Dak and Xander said their farewells privately, for which Enid was grateful. She’d rather not face that particular mess of emotions in her gut right now. But before that, Xander sought her out.
“I’m very glad to have met you, Enid,” he said.
She smiled. “Me too. I really liked sailing.”
“You two look out for each other, yeah?”
“Yeah.”
Enid had time to run out and find Nala and Holt. They were at the way station, eating breakfast. She knocked shyly at the open door, and they invited her in.
All in a burst she said, “After you leave here, if you see Tomas, tell him I’m okay? I don’t know if he—or my household—is worried about me. But. Well.”
“I’m sure he’ll b
e glad to hear news about you,” Holt said. “Even if we don’t see him, we can pass on a message.”
“Thanks.”
“Take care of yourself,” he said.
Then, late in the morning, Enid and Dak hiked back to the main road and continued south, and inland.

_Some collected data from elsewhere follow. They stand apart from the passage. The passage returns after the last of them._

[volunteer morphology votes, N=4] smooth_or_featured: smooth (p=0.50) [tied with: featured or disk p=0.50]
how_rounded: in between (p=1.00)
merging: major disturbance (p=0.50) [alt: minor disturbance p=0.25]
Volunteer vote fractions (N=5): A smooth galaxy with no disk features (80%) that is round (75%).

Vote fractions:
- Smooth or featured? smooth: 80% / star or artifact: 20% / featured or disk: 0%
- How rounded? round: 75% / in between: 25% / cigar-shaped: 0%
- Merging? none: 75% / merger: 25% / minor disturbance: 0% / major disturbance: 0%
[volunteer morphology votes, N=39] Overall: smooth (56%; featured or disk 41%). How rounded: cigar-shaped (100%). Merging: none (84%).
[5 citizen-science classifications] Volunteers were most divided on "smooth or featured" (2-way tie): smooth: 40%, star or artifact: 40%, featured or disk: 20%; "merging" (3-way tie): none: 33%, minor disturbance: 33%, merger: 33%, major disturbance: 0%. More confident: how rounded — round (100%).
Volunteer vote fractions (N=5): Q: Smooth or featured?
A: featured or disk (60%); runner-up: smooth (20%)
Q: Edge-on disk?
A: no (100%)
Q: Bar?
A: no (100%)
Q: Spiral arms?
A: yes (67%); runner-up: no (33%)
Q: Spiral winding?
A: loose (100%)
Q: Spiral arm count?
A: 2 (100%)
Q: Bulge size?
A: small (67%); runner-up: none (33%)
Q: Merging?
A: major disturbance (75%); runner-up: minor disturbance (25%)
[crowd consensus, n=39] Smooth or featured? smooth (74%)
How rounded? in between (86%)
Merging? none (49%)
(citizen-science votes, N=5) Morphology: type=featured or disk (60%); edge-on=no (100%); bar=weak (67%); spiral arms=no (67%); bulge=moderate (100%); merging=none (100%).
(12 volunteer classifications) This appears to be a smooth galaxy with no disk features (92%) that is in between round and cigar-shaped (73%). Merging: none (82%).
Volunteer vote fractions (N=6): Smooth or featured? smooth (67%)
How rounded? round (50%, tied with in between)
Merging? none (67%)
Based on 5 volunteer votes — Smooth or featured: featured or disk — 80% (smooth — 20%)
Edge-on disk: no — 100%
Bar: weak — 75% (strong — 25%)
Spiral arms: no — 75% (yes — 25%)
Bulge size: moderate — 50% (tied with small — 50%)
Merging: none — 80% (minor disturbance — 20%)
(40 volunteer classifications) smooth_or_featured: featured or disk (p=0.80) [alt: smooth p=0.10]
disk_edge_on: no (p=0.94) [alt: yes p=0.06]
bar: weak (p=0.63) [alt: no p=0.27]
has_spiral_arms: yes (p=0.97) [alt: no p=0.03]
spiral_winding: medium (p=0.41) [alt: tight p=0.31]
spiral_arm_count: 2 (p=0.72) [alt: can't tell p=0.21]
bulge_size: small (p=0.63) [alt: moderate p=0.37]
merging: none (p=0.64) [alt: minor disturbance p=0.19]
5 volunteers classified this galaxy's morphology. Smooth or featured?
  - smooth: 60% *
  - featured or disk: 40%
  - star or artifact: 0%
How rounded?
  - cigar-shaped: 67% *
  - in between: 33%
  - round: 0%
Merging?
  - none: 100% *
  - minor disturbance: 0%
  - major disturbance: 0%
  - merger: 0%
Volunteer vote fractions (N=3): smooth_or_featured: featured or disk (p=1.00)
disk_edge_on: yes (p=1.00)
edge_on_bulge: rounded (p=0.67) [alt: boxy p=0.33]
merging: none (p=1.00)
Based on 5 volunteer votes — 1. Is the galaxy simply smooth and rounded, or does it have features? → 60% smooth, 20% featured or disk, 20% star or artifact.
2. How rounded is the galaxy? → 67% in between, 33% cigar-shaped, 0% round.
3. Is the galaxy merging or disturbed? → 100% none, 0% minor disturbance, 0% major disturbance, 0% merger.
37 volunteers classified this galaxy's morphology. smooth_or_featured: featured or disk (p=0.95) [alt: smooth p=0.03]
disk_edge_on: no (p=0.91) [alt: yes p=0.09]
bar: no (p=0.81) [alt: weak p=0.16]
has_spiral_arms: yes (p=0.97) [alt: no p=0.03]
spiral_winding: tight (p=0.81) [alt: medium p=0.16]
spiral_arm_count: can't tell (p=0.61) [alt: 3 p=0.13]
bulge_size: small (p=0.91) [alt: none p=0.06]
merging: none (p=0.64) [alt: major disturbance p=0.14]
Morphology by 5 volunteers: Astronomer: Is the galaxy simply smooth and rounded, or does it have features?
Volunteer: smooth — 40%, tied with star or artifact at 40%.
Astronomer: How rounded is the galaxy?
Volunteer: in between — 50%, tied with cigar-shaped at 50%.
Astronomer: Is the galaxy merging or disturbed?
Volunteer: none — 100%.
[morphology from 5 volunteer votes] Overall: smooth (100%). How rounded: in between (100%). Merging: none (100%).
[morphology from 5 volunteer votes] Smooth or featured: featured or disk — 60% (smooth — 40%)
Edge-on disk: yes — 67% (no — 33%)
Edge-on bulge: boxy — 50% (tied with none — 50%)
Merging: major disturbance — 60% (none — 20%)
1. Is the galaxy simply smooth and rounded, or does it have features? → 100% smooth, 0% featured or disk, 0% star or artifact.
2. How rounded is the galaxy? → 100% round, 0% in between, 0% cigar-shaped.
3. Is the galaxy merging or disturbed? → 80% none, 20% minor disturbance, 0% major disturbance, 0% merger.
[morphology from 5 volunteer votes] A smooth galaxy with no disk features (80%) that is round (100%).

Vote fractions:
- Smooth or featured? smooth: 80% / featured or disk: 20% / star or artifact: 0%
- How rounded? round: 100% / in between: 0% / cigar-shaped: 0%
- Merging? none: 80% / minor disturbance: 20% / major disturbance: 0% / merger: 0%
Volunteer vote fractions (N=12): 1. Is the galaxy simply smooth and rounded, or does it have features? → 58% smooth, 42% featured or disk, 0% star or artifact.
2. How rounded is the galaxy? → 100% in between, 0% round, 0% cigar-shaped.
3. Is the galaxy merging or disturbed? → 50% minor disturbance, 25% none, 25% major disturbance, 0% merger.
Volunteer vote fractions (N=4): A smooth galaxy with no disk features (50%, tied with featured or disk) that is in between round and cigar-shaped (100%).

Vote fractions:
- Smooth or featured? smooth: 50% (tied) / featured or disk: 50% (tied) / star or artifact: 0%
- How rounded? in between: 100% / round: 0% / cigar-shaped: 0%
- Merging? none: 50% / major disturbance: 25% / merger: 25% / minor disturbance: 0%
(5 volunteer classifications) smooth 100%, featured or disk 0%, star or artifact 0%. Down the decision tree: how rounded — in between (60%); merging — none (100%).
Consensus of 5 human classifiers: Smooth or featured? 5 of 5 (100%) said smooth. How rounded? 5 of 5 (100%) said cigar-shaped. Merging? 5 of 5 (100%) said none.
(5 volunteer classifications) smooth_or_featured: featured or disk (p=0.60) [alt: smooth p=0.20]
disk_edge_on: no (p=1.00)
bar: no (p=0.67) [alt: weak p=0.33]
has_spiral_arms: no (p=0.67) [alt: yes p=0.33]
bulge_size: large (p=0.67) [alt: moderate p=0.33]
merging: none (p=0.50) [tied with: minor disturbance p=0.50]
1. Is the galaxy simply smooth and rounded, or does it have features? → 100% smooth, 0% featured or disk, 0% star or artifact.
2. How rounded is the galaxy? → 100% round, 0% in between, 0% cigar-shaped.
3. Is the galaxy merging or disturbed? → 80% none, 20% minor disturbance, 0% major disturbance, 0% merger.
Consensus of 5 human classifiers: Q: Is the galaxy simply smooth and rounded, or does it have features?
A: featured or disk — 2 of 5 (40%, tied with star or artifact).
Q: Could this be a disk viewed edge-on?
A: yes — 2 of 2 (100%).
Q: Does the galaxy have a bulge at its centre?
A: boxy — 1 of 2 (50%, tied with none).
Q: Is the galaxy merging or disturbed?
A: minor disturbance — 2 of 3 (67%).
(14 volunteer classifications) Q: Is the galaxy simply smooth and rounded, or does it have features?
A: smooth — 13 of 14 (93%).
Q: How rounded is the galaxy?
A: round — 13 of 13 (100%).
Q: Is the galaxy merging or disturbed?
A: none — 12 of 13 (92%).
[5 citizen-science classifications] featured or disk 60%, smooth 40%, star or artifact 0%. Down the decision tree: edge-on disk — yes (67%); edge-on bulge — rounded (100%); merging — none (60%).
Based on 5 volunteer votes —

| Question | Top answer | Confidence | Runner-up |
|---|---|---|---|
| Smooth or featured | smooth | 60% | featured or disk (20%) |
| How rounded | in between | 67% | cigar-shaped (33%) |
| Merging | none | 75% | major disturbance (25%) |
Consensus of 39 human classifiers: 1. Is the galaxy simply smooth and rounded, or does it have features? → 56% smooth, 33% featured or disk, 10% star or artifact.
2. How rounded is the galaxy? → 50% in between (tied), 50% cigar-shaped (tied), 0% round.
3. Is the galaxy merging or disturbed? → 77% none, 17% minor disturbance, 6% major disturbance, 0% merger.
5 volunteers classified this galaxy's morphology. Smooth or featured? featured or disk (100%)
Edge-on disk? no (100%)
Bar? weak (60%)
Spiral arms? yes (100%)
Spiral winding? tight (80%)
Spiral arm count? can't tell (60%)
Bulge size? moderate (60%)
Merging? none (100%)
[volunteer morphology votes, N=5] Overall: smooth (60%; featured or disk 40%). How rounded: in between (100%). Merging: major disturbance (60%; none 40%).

After another week of walking, the Coast Road ended. Just trickled out to one southern outpost, a lone household called Desolata at the edge of baked desert, home to a briny inland sea that shrank a little more every year. Farther north got too much rain; here, there hadn’t been any rain at all in years. Somehow, the household survived.
The folk here took in Enid and Dak for stories. Dak didn’t even need to sing; they just wanted news of how the harvests were going and the number of storms that had hit the coast over the last year.
The people here produced salt. Scraped it off the flats and sent it north once a year with a trading party that brought cloth, herbs, cider, and foodstuffs they couldn’t provide for themselves, which was pretty much everything. Enid asked them why they didn’t leave. They could go north, buy into another town, go to a more prosperous household.
“This is our home,” said Vega, a sun-toughened old woman with grizzled gray hair and arthritic hands; she grinned warmly.
They didn’t have any banners hanging on the wall of their common house. Not a single one, which struck Enid as incredibly sad. They barely took care of themselves; they certainly didn’t have enough to feed another mouth. But the household had been here for decades, they said. It seemed that every few years someone wandered in, wanting to see the edge of the world, decided they liked the quiet, and stayed. The place just suited some people. Even bannerless, Desolata would always be populated.
South of that was more desert, an alkaline wasteland. Stories said there used to be cities even here, and even farther south. Paved roads and power lines and all the rest. Enid and Dak wandered along mesas and gullies and found isolated slabs of concrete, the rusted struts of a steel tower, a set of foundations half covered with sand dunes. Like everywhere else, these places lost their people, and without power or anyone maintaining them, the buildings fell and were swallowed up by drought and the expanding desert.